### Problem to solve:
Here are the records. Write out exactly the lines between the one holding "Intrattenimento" and the one holding "Informatica", inclusive.
Start of Dataset content
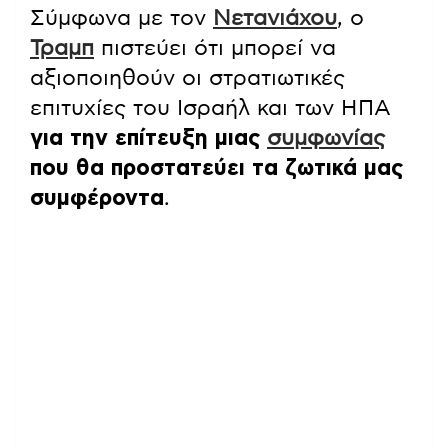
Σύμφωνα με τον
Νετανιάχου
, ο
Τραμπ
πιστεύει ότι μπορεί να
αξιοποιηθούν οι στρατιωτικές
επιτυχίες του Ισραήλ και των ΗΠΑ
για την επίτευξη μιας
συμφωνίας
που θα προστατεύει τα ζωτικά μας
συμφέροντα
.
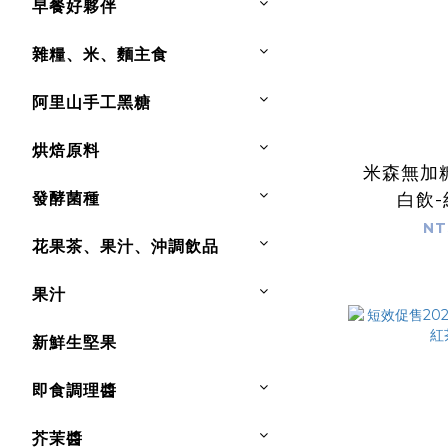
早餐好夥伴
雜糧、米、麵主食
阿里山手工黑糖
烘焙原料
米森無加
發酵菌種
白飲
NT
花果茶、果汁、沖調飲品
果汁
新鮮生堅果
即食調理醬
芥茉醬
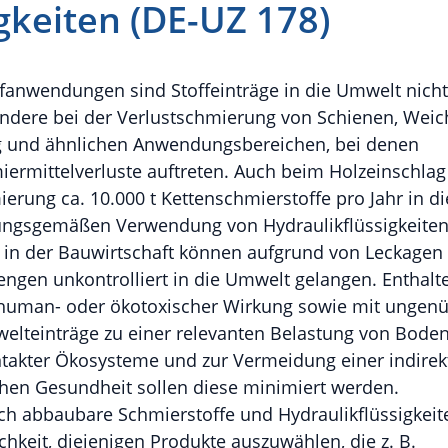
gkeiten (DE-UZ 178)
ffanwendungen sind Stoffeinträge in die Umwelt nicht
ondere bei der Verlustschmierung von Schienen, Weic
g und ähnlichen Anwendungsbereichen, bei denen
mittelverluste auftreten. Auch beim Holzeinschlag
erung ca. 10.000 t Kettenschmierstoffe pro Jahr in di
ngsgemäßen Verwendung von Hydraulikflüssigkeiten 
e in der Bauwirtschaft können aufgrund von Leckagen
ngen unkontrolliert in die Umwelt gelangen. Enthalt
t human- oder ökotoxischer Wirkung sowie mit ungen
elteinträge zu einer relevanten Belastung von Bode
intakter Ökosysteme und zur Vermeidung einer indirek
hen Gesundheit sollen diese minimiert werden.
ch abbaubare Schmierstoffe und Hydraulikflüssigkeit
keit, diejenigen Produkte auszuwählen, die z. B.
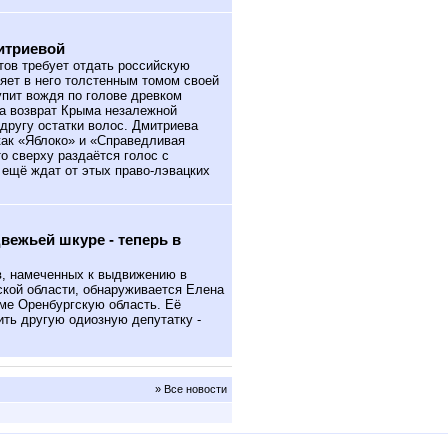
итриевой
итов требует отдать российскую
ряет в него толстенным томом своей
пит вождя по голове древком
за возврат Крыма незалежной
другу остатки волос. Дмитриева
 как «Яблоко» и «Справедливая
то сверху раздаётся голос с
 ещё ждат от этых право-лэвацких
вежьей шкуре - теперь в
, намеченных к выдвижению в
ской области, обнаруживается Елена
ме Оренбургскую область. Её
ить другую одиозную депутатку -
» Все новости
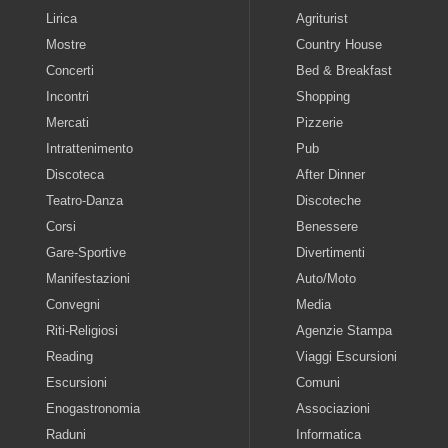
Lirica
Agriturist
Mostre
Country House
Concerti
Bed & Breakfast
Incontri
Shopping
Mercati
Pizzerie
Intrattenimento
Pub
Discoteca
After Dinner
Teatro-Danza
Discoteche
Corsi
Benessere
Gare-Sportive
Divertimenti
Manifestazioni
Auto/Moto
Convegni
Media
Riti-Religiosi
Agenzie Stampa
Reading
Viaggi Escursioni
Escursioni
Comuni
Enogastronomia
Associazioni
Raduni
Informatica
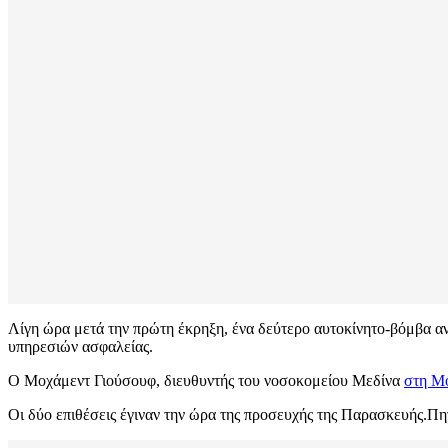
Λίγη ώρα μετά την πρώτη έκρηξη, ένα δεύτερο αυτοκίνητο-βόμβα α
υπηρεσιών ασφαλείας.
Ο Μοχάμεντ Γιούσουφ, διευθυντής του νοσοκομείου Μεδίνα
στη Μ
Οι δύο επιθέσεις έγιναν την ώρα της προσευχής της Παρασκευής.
End of Dataset content
### Solution below:
Intrattenimento
Pub
Discoteca
After Dinner
Teatro-Danza
Discoteche
Corsi
Benessere
Gare-Sportive
Divertimenti
Manifestazioni
Auto/Moto
Convegni
Media
Riti-Religiosi
Agenzie Stampa
Reading
Viaggi Escursioni
Escursioni
Comuni
Enogastronomia
Associazioni
Raduni
Informatica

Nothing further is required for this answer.